[Dataset entries]
---*---

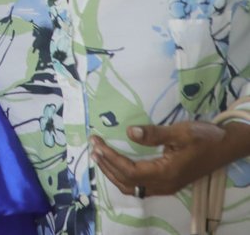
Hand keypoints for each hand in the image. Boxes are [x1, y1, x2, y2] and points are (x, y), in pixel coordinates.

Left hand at [90, 122, 229, 196]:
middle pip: (127, 182)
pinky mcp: (168, 183)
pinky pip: (140, 186)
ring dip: (113, 173)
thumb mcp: (180, 132)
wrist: (226, 146)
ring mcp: (166, 186)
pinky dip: (124, 177)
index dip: (110, 158)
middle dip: (106, 165)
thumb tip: (129, 132)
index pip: (129, 171)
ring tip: (99, 156)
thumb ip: (154, 134)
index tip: (96, 142)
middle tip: (93, 148)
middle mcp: (164, 185)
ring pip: (132, 187)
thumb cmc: (204, 138)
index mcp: (165, 173)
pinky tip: (116, 165)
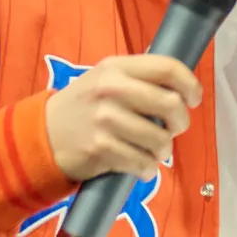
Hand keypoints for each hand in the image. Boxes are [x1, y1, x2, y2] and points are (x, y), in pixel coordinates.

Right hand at [42, 55, 201, 181]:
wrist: (43, 134)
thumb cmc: (85, 106)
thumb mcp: (106, 79)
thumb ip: (140, 79)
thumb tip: (183, 91)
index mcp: (116, 67)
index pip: (167, 67)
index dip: (190, 85)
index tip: (194, 99)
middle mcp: (111, 89)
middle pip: (170, 104)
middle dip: (180, 122)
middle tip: (172, 129)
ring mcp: (105, 119)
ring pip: (160, 139)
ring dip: (163, 151)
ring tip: (153, 150)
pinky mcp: (101, 148)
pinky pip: (143, 162)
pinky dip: (147, 169)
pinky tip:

---*---

[Try it]
Respond with one number only: how many lines of the data contain "index".

[Written response]
8